It’s even better when you can find a wonderful company at a wonderful price.

Homebuilder NVR Inc. (NYSE: NVR) went public in 1993.

If you invested $10,000 in shares of NVR at that time, today, you would be sitting on an astounding $4.3 million – a total investment return of around 43,000%!

To appreciate how insane that is, consider that a $10,000 investment in the S&P 500 over the same period would now be worth just $92,470 – a return of 824.7%.

Even a $10,000 investment in Buffett’s market-smashing Berkshire Hathaway (NYSE: BRK-A) would be worth only $262,200 – a 2,522% increase.

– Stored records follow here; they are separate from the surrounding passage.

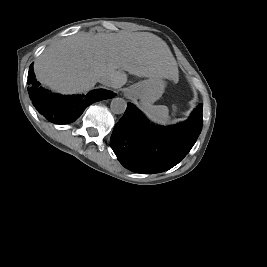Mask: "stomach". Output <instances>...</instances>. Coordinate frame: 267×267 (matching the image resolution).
Wrapping results in <instances>:
<instances>
[{
	"mask_svg": "<svg viewBox=\"0 0 267 267\" xmlns=\"http://www.w3.org/2000/svg\"><path fill=\"white\" fill-rule=\"evenodd\" d=\"M165 86L164 80L149 78L130 86L126 94L140 99L143 103H154L164 93Z\"/></svg>",
	"mask_w": 267,
	"mask_h": 267,
	"instance_id": "1",
	"label": "stomach"
}]
</instances>
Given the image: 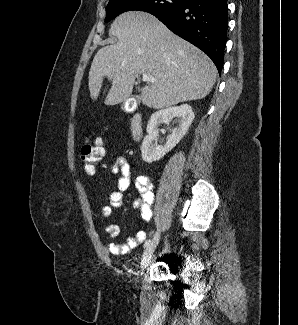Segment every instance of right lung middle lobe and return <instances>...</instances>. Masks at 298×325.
I'll use <instances>...</instances> for the list:
<instances>
[{
	"mask_svg": "<svg viewBox=\"0 0 298 325\" xmlns=\"http://www.w3.org/2000/svg\"><path fill=\"white\" fill-rule=\"evenodd\" d=\"M187 0H113L106 7L105 22H109L117 15L130 11L140 10L153 15L162 11L181 7Z\"/></svg>",
	"mask_w": 298,
	"mask_h": 325,
	"instance_id": "obj_1",
	"label": "right lung middle lobe"
}]
</instances>
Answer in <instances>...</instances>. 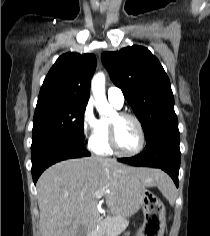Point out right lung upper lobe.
I'll return each instance as SVG.
<instances>
[{
  "instance_id": "1",
  "label": "right lung upper lobe",
  "mask_w": 210,
  "mask_h": 236,
  "mask_svg": "<svg viewBox=\"0 0 210 236\" xmlns=\"http://www.w3.org/2000/svg\"><path fill=\"white\" fill-rule=\"evenodd\" d=\"M95 68L96 58L93 54H63L48 72L37 103L48 100H76L87 104Z\"/></svg>"
}]
</instances>
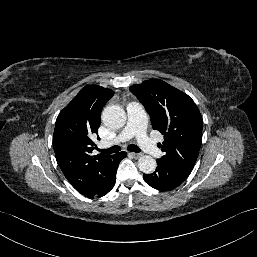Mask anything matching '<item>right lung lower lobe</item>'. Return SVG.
I'll use <instances>...</instances> for the list:
<instances>
[{"label": "right lung lower lobe", "mask_w": 257, "mask_h": 257, "mask_svg": "<svg viewBox=\"0 0 257 257\" xmlns=\"http://www.w3.org/2000/svg\"><path fill=\"white\" fill-rule=\"evenodd\" d=\"M126 156H127V153L124 151L113 155L112 159L110 160L106 168V174L102 183L100 184L98 190L93 195L88 196L89 198L101 197L107 194L113 188L115 184V176H116L118 164Z\"/></svg>", "instance_id": "98d812e1"}]
</instances>
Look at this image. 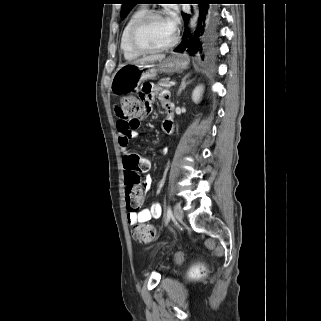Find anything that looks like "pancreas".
<instances>
[{
    "label": "pancreas",
    "instance_id": "cf45deb5",
    "mask_svg": "<svg viewBox=\"0 0 321 321\" xmlns=\"http://www.w3.org/2000/svg\"><path fill=\"white\" fill-rule=\"evenodd\" d=\"M169 83H170V79L169 78H162V79L159 80L158 86L168 89L170 87Z\"/></svg>",
    "mask_w": 321,
    "mask_h": 321
}]
</instances>
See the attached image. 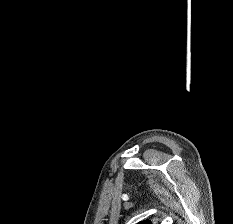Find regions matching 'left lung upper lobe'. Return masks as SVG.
<instances>
[{
    "label": "left lung upper lobe",
    "instance_id": "1",
    "mask_svg": "<svg viewBox=\"0 0 233 224\" xmlns=\"http://www.w3.org/2000/svg\"><path fill=\"white\" fill-rule=\"evenodd\" d=\"M138 224H152V222L149 220H145V221L139 222Z\"/></svg>",
    "mask_w": 233,
    "mask_h": 224
}]
</instances>
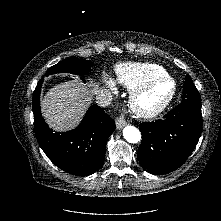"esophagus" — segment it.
<instances>
[{
	"mask_svg": "<svg viewBox=\"0 0 221 221\" xmlns=\"http://www.w3.org/2000/svg\"><path fill=\"white\" fill-rule=\"evenodd\" d=\"M126 121L123 115H120L116 118V125L118 129H122L124 126H126Z\"/></svg>",
	"mask_w": 221,
	"mask_h": 221,
	"instance_id": "34e87169",
	"label": "esophagus"
}]
</instances>
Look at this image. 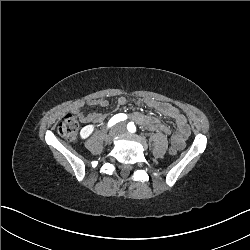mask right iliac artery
Instances as JSON below:
<instances>
[{
	"instance_id": "right-iliac-artery-1",
	"label": "right iliac artery",
	"mask_w": 250,
	"mask_h": 250,
	"mask_svg": "<svg viewBox=\"0 0 250 250\" xmlns=\"http://www.w3.org/2000/svg\"><path fill=\"white\" fill-rule=\"evenodd\" d=\"M125 119H127V115L123 114V113H119L114 115L108 122V127H112L113 125H115L116 123L120 122V121H124Z\"/></svg>"
}]
</instances>
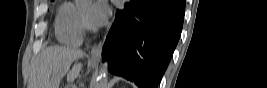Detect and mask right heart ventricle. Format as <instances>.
Segmentation results:
<instances>
[{
  "label": "right heart ventricle",
  "mask_w": 267,
  "mask_h": 88,
  "mask_svg": "<svg viewBox=\"0 0 267 88\" xmlns=\"http://www.w3.org/2000/svg\"><path fill=\"white\" fill-rule=\"evenodd\" d=\"M56 35L59 41L65 45L80 44L82 36L80 11L75 4L67 2L59 8Z\"/></svg>",
  "instance_id": "obj_1"
}]
</instances>
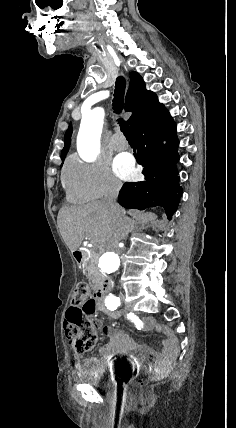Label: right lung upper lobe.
I'll return each mask as SVG.
<instances>
[{
  "instance_id": "cb5924a9",
  "label": "right lung upper lobe",
  "mask_w": 236,
  "mask_h": 428,
  "mask_svg": "<svg viewBox=\"0 0 236 428\" xmlns=\"http://www.w3.org/2000/svg\"><path fill=\"white\" fill-rule=\"evenodd\" d=\"M130 79L131 81L126 95L125 110L132 112V116L129 118L128 122L133 129L145 119H148L153 114L165 108L159 103L157 96L153 92L146 90L145 83L137 72H131ZM71 134L72 125L70 124L65 133V146L61 152L62 163L70 147Z\"/></svg>"
}]
</instances>
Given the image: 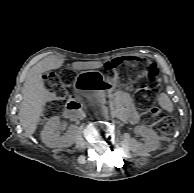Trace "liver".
I'll return each instance as SVG.
<instances>
[{
	"mask_svg": "<svg viewBox=\"0 0 194 193\" xmlns=\"http://www.w3.org/2000/svg\"><path fill=\"white\" fill-rule=\"evenodd\" d=\"M63 62L64 59L62 58L47 57L31 67L28 72L23 86V100L18 113L20 124L28 137L36 131L40 116L49 97L42 74L60 68ZM102 65L99 61L72 63L75 70L96 69Z\"/></svg>",
	"mask_w": 194,
	"mask_h": 193,
	"instance_id": "6515ba94",
	"label": "liver"
}]
</instances>
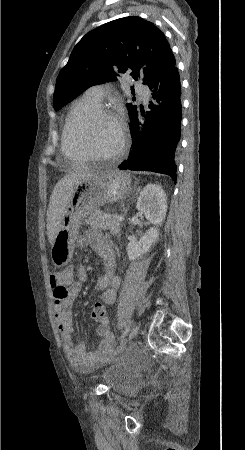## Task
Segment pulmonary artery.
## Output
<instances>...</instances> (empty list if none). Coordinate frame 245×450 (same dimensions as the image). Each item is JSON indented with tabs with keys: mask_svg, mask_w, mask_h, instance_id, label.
<instances>
[{
	"mask_svg": "<svg viewBox=\"0 0 245 450\" xmlns=\"http://www.w3.org/2000/svg\"><path fill=\"white\" fill-rule=\"evenodd\" d=\"M139 86H136L135 90L140 93V95L143 96L144 99L148 98V92L142 91L141 89H139ZM112 92L111 90H109L107 87L103 86V85H95L90 87L86 92L85 95L91 99L92 101H94L95 103L101 104L103 98L106 95H110Z\"/></svg>",
	"mask_w": 245,
	"mask_h": 450,
	"instance_id": "e3ab8cb5",
	"label": "pulmonary artery"
}]
</instances>
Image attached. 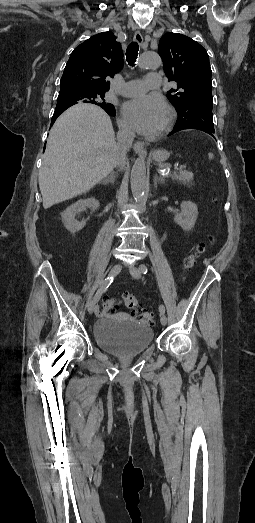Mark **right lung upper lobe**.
Here are the masks:
<instances>
[{
  "mask_svg": "<svg viewBox=\"0 0 255 523\" xmlns=\"http://www.w3.org/2000/svg\"><path fill=\"white\" fill-rule=\"evenodd\" d=\"M123 67V51L113 32L107 31L92 36L71 53L60 82V90L79 89L104 92L109 90L113 77ZM77 102L57 103L51 124L70 106ZM109 115L115 116V108L104 100L93 102Z\"/></svg>",
  "mask_w": 255,
  "mask_h": 523,
  "instance_id": "1",
  "label": "right lung upper lobe"
}]
</instances>
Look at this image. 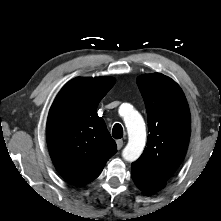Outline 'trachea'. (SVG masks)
<instances>
[{
  "label": "trachea",
  "instance_id": "1",
  "mask_svg": "<svg viewBox=\"0 0 221 221\" xmlns=\"http://www.w3.org/2000/svg\"><path fill=\"white\" fill-rule=\"evenodd\" d=\"M112 136L115 139H120L123 137V128L120 124H115L112 129Z\"/></svg>",
  "mask_w": 221,
  "mask_h": 221
}]
</instances>
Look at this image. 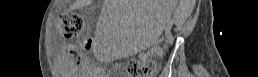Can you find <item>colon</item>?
<instances>
[{
    "instance_id": "5ec220e1",
    "label": "colon",
    "mask_w": 258,
    "mask_h": 77,
    "mask_svg": "<svg viewBox=\"0 0 258 77\" xmlns=\"http://www.w3.org/2000/svg\"><path fill=\"white\" fill-rule=\"evenodd\" d=\"M84 29L82 17L76 13L62 15L59 30L65 38H76ZM85 50L91 47V40L86 39L82 43ZM157 69V62L154 59H132L128 64V73L132 77H150Z\"/></svg>"
}]
</instances>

The Price Change of a $10,000 Investment

The primary reason for NVR’s incredible long-term performance is it has used a better business model than other homebuilders.

While most of the homebuilding industry has historically tied up billions of dollars in cash by buying land for future development, NVR purchases land only immediately before development.

That means NVR’s business model is “land-light,” while the rest of the homebuilders have been “land-heavy.”

While other homebuilders have been reinvesting all of their cash into land, NVR has been returning it to shareholders.

The execution has been brilliant.

As a publicly traded company, NVR has used stock buybacks to decrease its outstanding share count by an ABSURD 84% – from more than 18 million shares to around 3 million.

NVR’s Outstanding Shares

Every time NVR repurchases shares, remaining shareholders own a bigger percentage of the business.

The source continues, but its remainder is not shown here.